Some 600 domestic staff members work at Hamilton Court, an average of 2.26 per apartment. The building employs its own plumbers and electricians. At any one time, 22 security guards and 32 surveillance cameras are at work.

“We can’t rely on the police,” Mr. Bhalla said. Gurgaon has one policeman for every 1,000 residents — lower than the national average — and a surfeit of what Mr. Bhalla calls official apathy. “We have to save ourselves,” he said.

The guards at the gate are instructed not to let nannies take children outside, and men delivering pizza or okra are allowed in only with permission. Once, Mr. Bhalla recalled proudly, a servant caught spitting on the lawn was beaten up by the building staff.

Recently, Mr. Bhalla’s association cut a path from the main gate to the private club next door, so residents no longer have to share the public sidewalk with servants and the occasional cow.

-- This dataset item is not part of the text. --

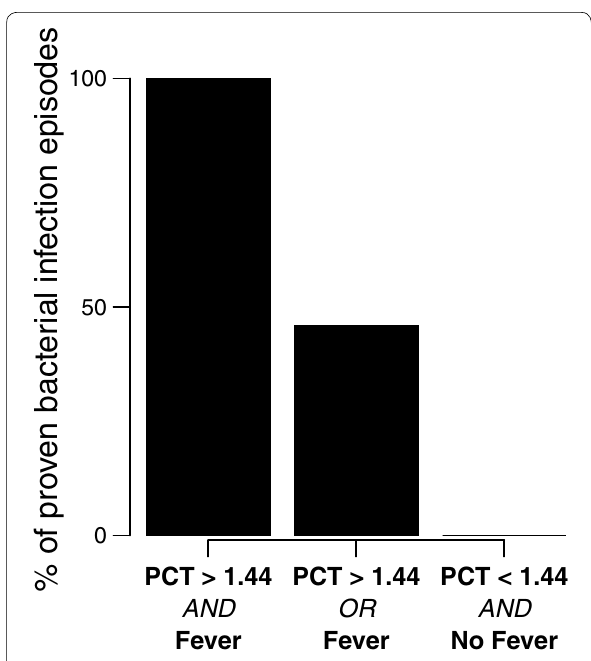
Fig. 3 Procalcitonin (PCT) and fever as markers of proven bacterial infection at admission. Results are shown in percent of episode with proven bacterial infection over total episode presenting both (100%), either one (46%) or none (0%) of PCT >1.44 ng/mL and fever. PCT is expressed in ng/mL. Fever is retained in case of temperature > 38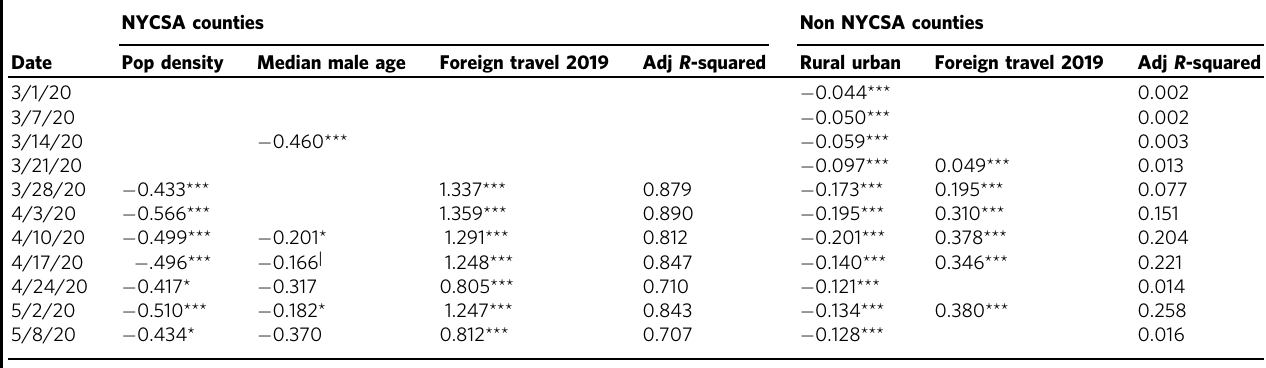
Table 1 Results of per capita COVID-19 deaths raw data models.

The Gurgaon police chief, Mohinder Lal, said the city’s new residents had unrealistic expectations of the Indian police. If a police officer does not arrive quickly, Mr. Lal rued, the residents complain. “They say, ‘You’re late. Come back tomorrow.’ ”

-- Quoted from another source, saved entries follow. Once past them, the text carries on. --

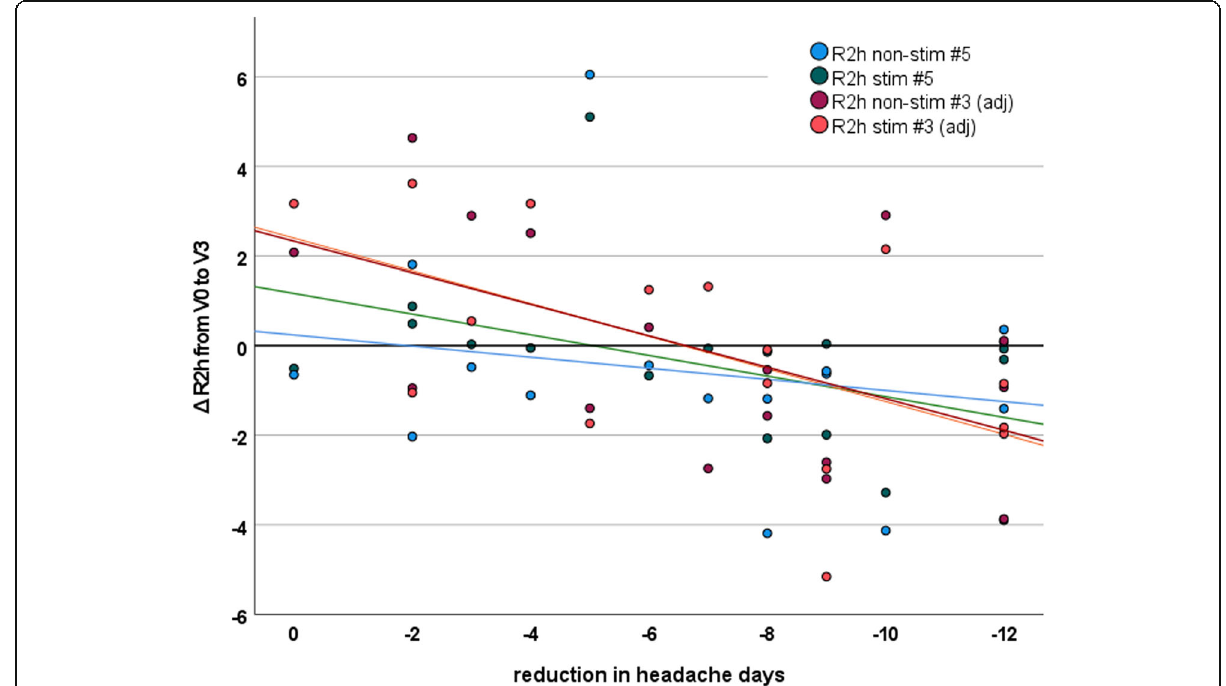
Fig. 4 reduction in headache days as a function of R2h changes after initiation of CGRP mAbs. There is a statistically significant correlation of the change in R2h slope from V0 to V3 on the stimulated and non-stimulated side in blocks three and five. Block three results are adjusted for the time before the next headache attack. Note that the correlation coefficients reported in the results section are by definition standardized while lines plotted here are based on raw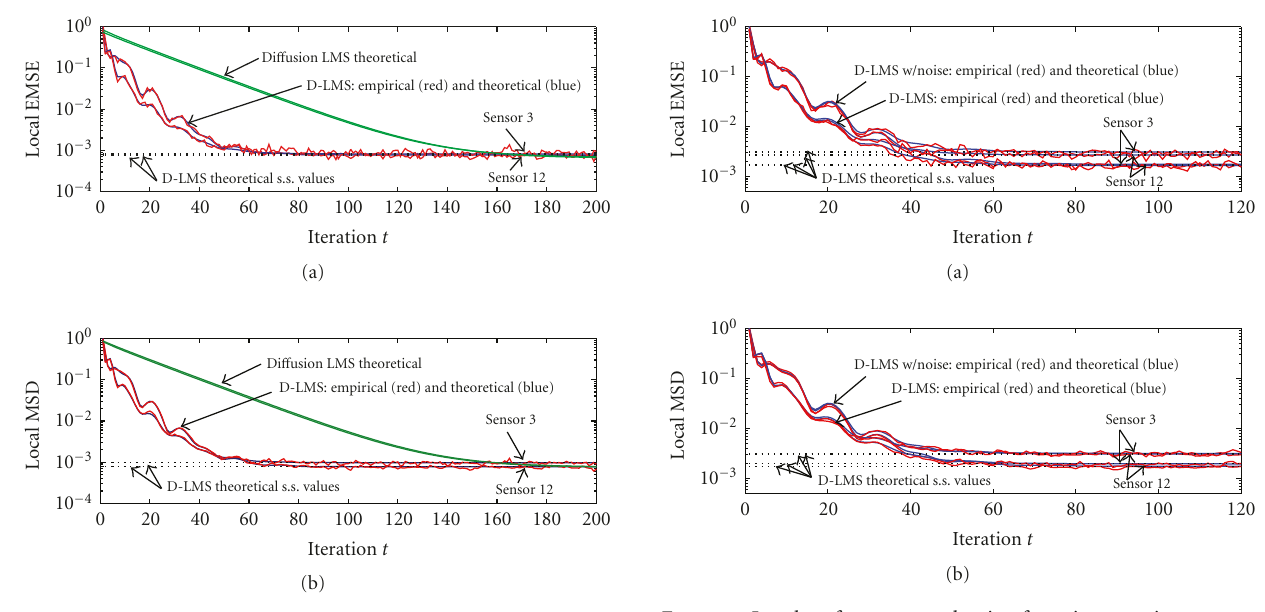
Figure 3: Local performance evaluation for a time-invariant parameter: empirical and theoretical curves for sensors 3 and 12 under ideal links.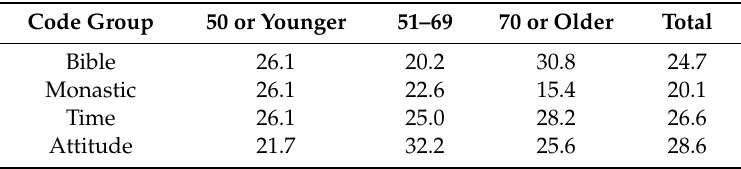
Table 8. Dimensions of reading—personal context—age.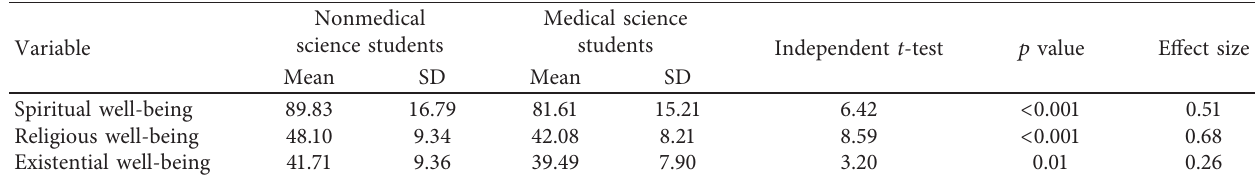
Table 2: Comparison of scores of spiritual well-being and its dimensions among nonmedical and medical science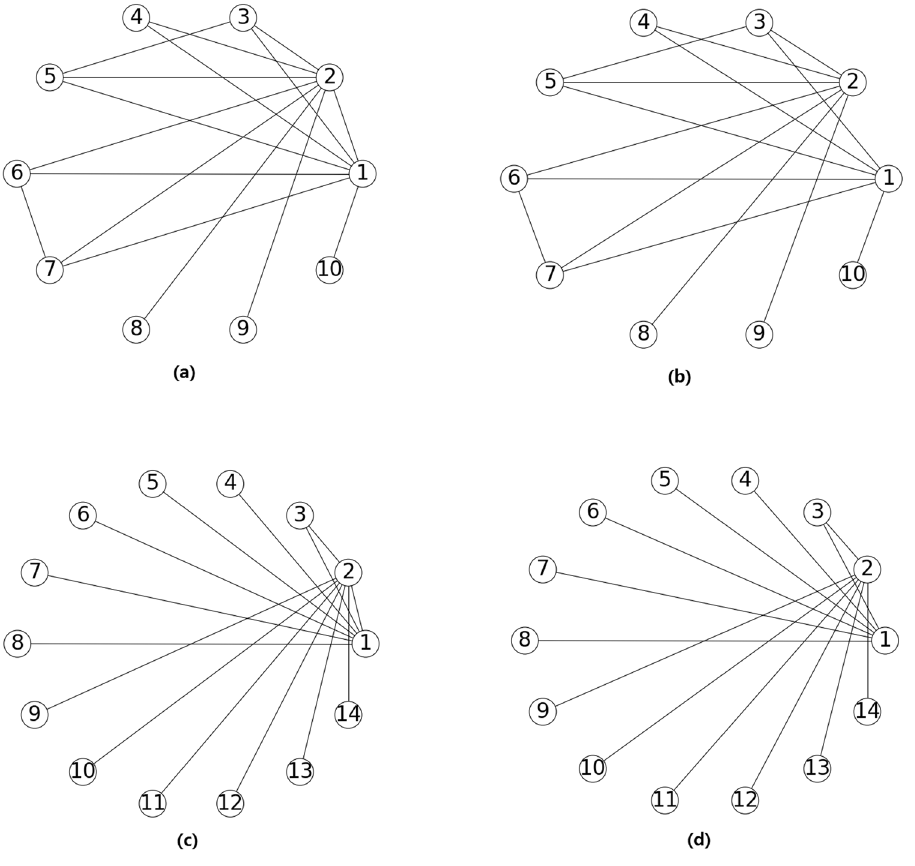
Figure 5. Four toy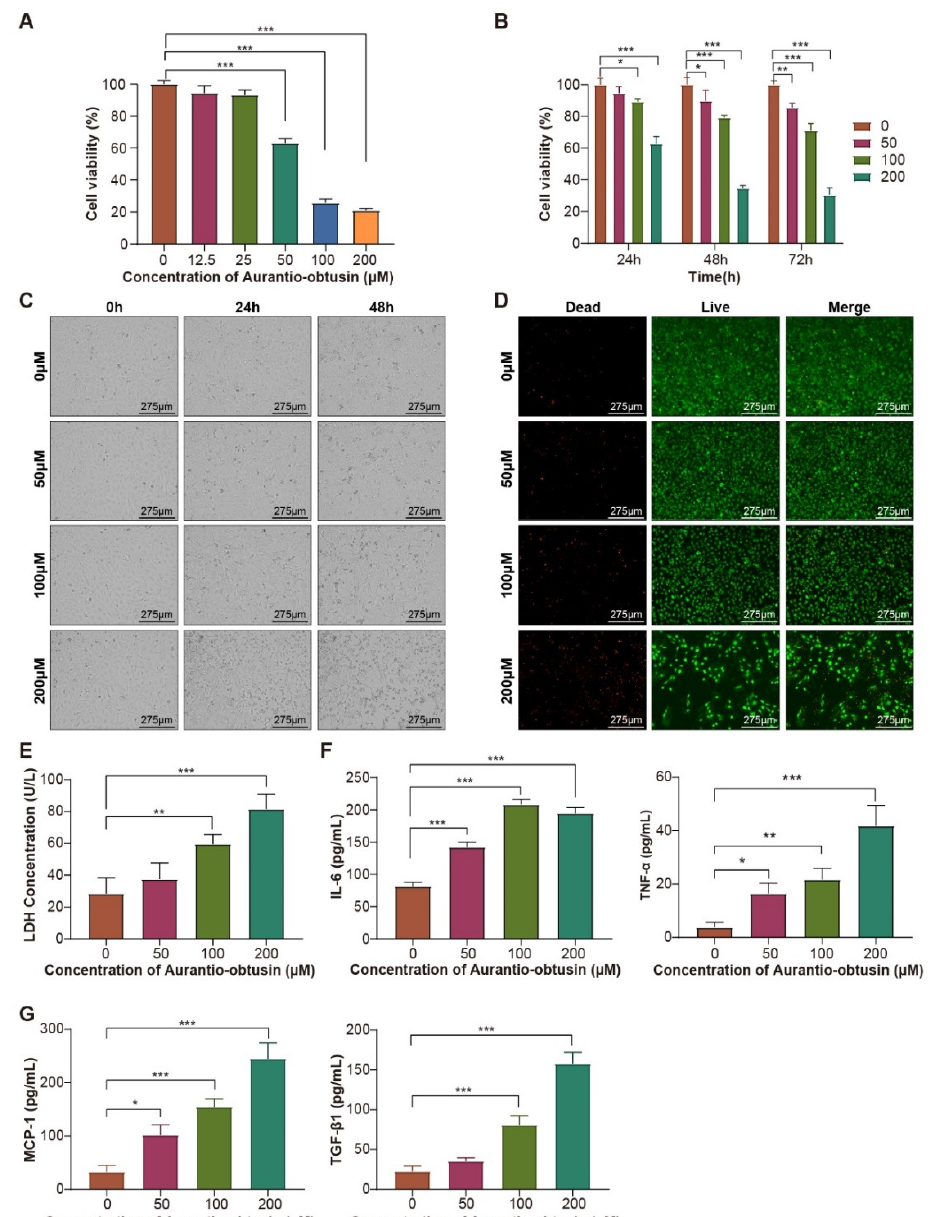
Figure 3. Cytotoxic effects of AO on glomerular endothelial cells. ( A ) CCK-8 assay of HRGEC viability in 96-well plates. ( B ) CCK-8 assay of HRGECs viability on the microfluidic chip. ( C ) Morphological changes in HRGECs after exposure to AO on the microfluidic chip were observed using a bright-field microscope. ( D ) Fluorescence images of live/dead staining of HRGECs on the chip after exposure to AO. The live cells were stained green and the dead cells were stained red. ( E ) LDH leakage assay in HRGECs. ( F ) AO treatment increased the expression of pro-inflammatory cytokines IL-6 and TNF- α . ( G ) AO treatment increased the expression of cytokines TGF- β 1 and MCP-1. The data are presented as means ± standard deviation. n = 3, * p < 0.05, ** p < 0.01, *** p < 0.001.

He, too, said that the police could not cope with the disorder of Gurgaon’s growth. “Development comes, mess comes, then police come and infrastructure,” he said.

Gurgaon’s security guards, most of whom live in Mrs. Das’s slum, likewise have little love for law enforcement. They accuse the police of raiding their shanty, hauling men to the local stations and forcing them to clean and cook before releasing them back to their hovels, often without a single charge. The police say migrant workers are a source of crime.

One afternoon, Mrs. Das returned from her duties at Hamilton Court, cleaned up the lunch plates that her sons had left on the floor and took her plastic water jugs to stand in line under the acacia tree, only to discover that there was a power failure, which meant the water pump could not be turned on. Next to the water line, workers were ironing a pile of orange janitors’ uniforms from a neighborhood mall; the laundry service is one of Chakkarpur’s many thriving private enterprises.

Mrs. Das already had two of her sons in a charity-run school nearby, but much to her shame, she missed the registration deadline for her youngest, now 6, who will now be a year behind his peers.

Her biggest regret is being unable to check her sons’ homework. Mrs. Das has worked in other people’s homes since she was 7. She cannot read. “If they are educated,” she said of her boys, “at least they can do something when they grow up.”

Next door to Mrs. Das’s brick-and-tin room, a 2-year-old lay on a cot outside, flies dancing on his face. His mother, Sunita, 18, said the child had not been immunized because she had no idea where to take him, and no public health workers had come, as they are supposed to. The baby is weak, Sunita reckoned, because she cannot produce breast milk.

During repeated visits in recent months, a government-financed childhood nutrition center was closed. The nearest government hospital was empty.

Mrs. Chand, a doctor who decided to stay home to raise her children, trained in a government hospital. Her other maid told her recently that her own daughter had given birth at home, down there in the slum.

Sometimes, Mrs. Chand said, she thinks of opening a clinic there. But she also said she understood that there was little that she, or anyone, could do. “Two worlds,” she observed, “just across the street.”